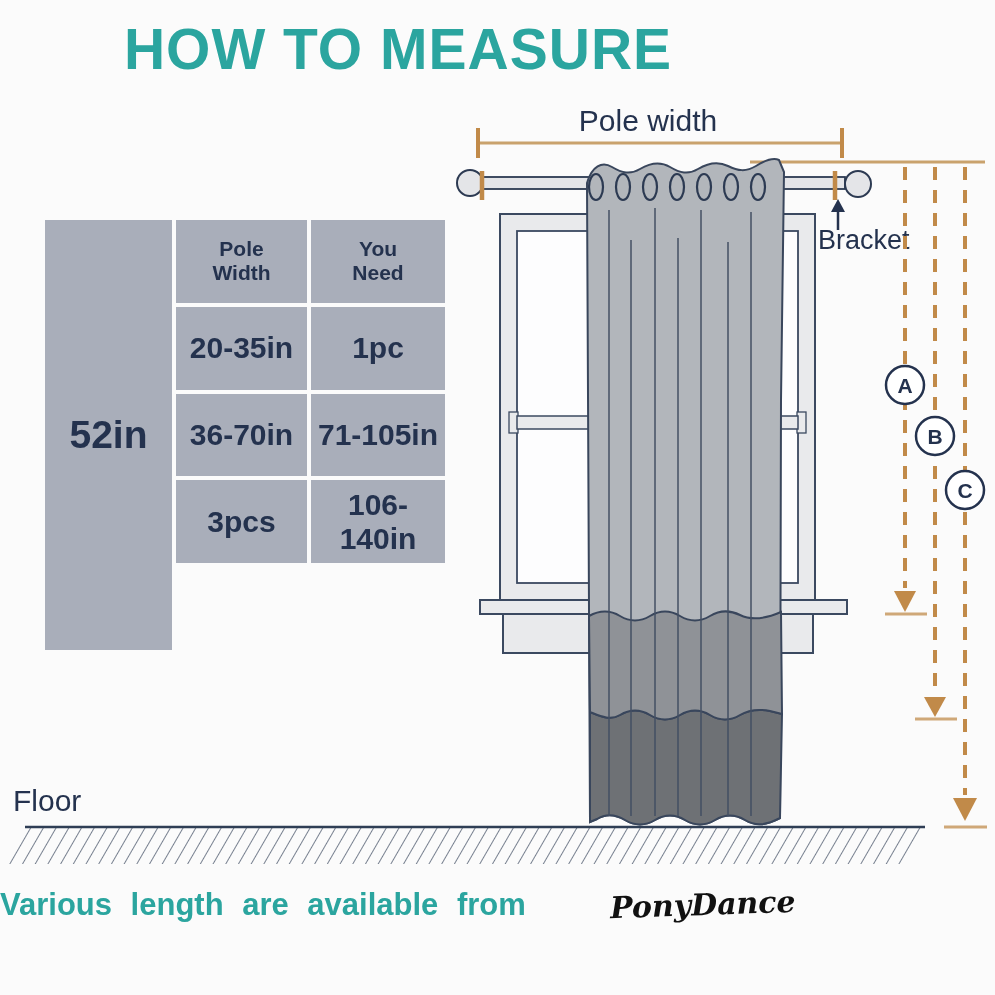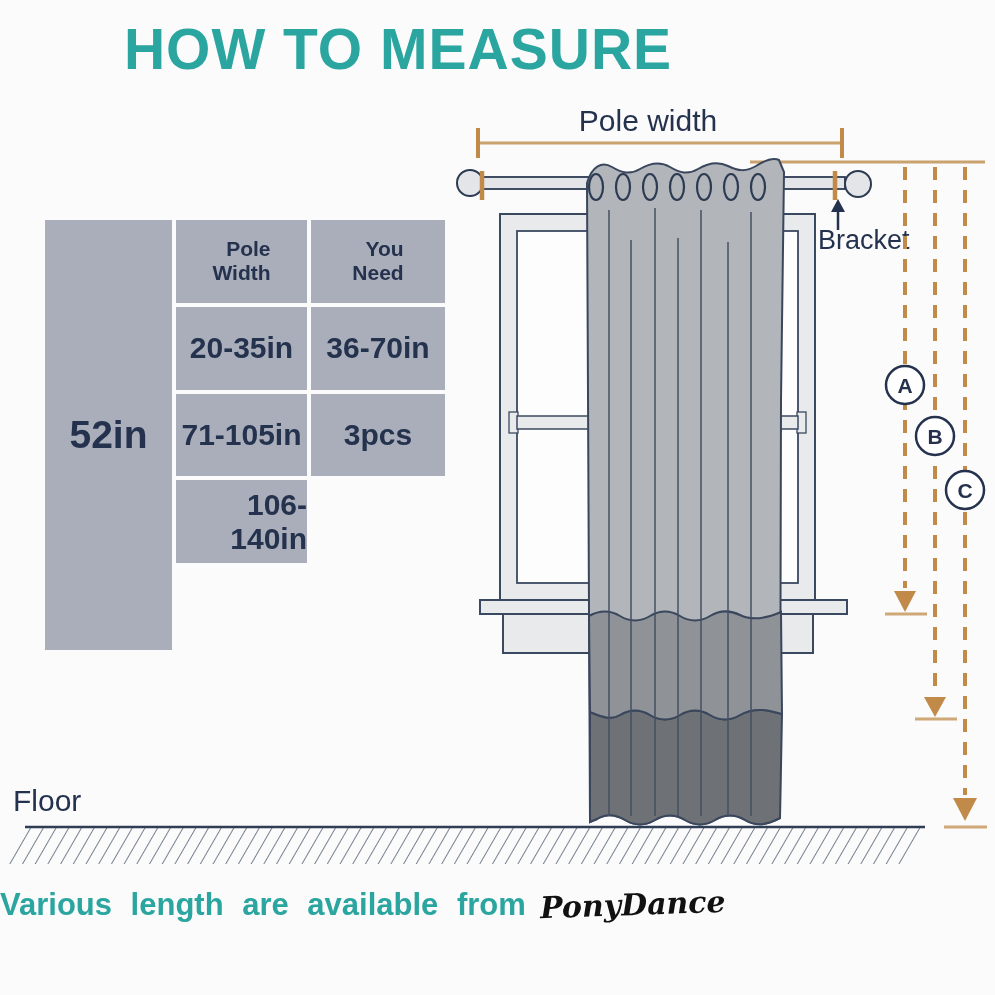--- a/index.html
+++ b/index.html
@@ -29,7 +29,7 @@
   .cell{
     background:#a9aeba;
     display:flex;align-items:center;justify-content:center;
-    color:#24324e;font-weight:bold;text-align:right;
+    color:#24324e;font-weight:bold;text-align:center;
   }
   .cell.span{grid-row:1 / 6;grid-column:1;font-size:39px;}
   .cell.head{font-size:21px;white-space:pre-line;line-height:1.15;}

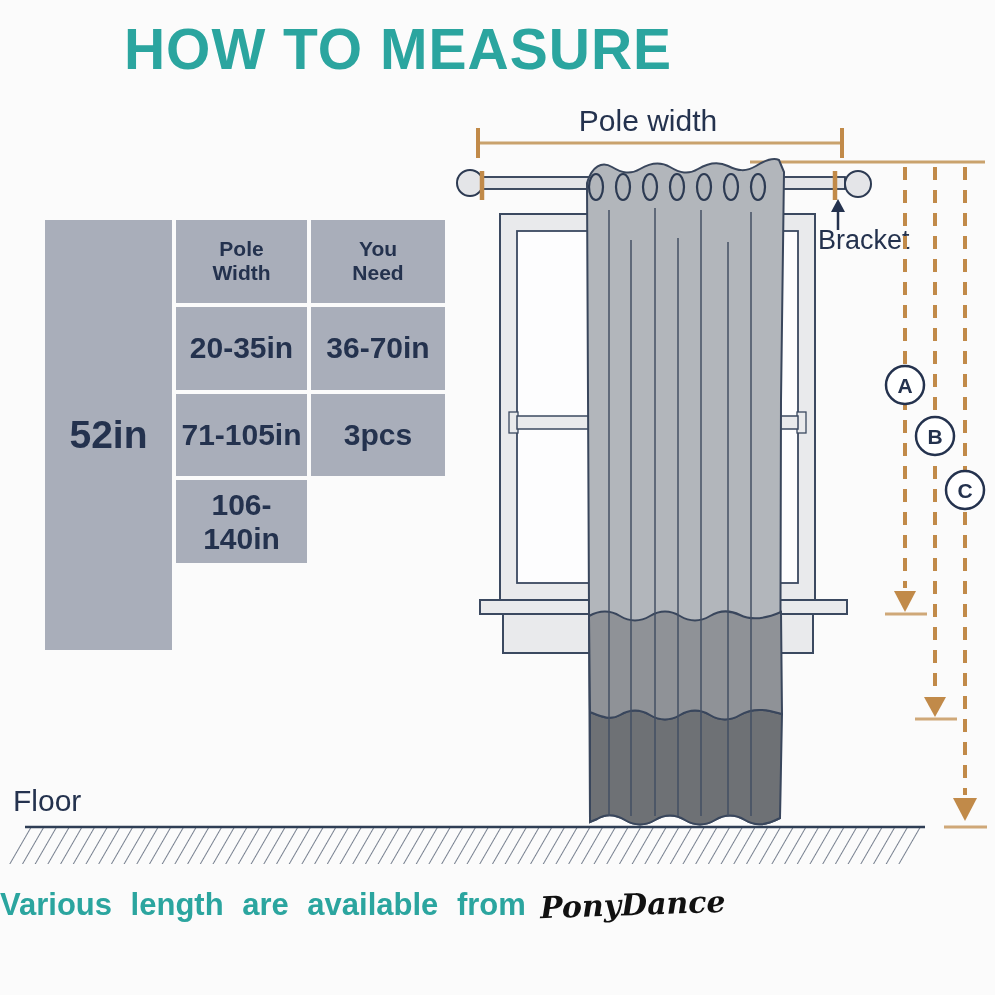--- a/index.html
+++ b/index.html
@@ -67,6 +67,7 @@
     <div class="cell head">You
 Need</div>
     <div class="cell data">20-35in</div>
+    <div class="cell data">1pc</div>
     <div class="cell data">36-70in</div>
     <div class="cell data">71-105in</div>
     <div class="cell data">3pcs</div>

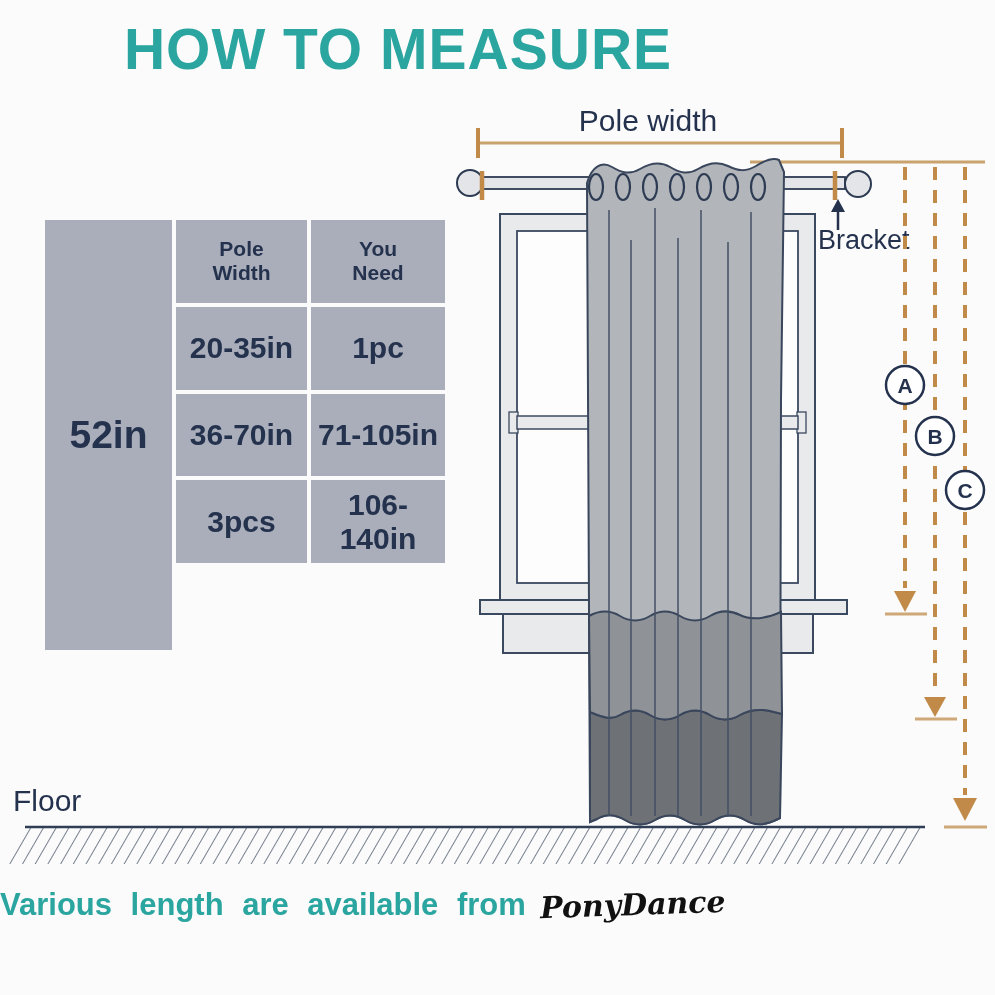--- a/index.html
+++ b/index.html
@@ -45,7 +45,7 @@
     text-align:center;color:#2ba59f;font-weight:bold;
     font-size:31px;line-height:37px;word-spacing:10px;
   }
-  .footer .row{display:flex;justify-content:flex-start;align-items:center;gap:14px;}
+  .footer .row{display:flex;justify-content:space-between;align-items:center;gap:14px;}
   .brand{
     font-family:"DejaVu Serif",serif;
     font-style:italic;font-weight:bold;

• **Requirement**: With the pictures removed, return the listing above in its exact original wording.

• **Written response**:
--- a/index.html
+++ b/index.html
@@ -29,7 +29,7 @@
   .cell{
     background:#a9aeba;
     display:flex;align-items:center;justify-content:center;
-    color:#24324e;font-weight:bold;text-align:right;
+    color:#24324e;font-weight:bold;text-align:center;
   }
   .cell.span{grid-row:1 / 6;grid-column:1;font-size:39px;}
   .cell.head{font-size:21px;white-space:pre-line;line-height:1.15;}

--- a/index.html
+++ b/index.html
@@ -67,6 +67,7 @@
     <div class="cell head">You
 Need</div>
     <div class="cell data">20-35in</div>
+    <div class="cell data">1pc</div>
     <div class="cell data">36-70in</div>
     <div class="cell data">71-105in</div>
     <div class="cell data">3pcs</div>

--- a/index.html
+++ b/index.html
@@ -45,7 +45,7 @@
     text-align:center;color:#2ba59f;font-weight:bold;
     font-size:31px;line-height:37px;word-spacing:10px;
   }
-  .footer .row{display:flex;justify-content:flex-start;align-items:center;gap:14px;}
+  .footer .row{display:flex;justify-content:space-between;align-items:center;gap:14px;}
   .brand{
     font-family:"DejaVu Serif",serif;
     font-style:italic;font-weight:bold;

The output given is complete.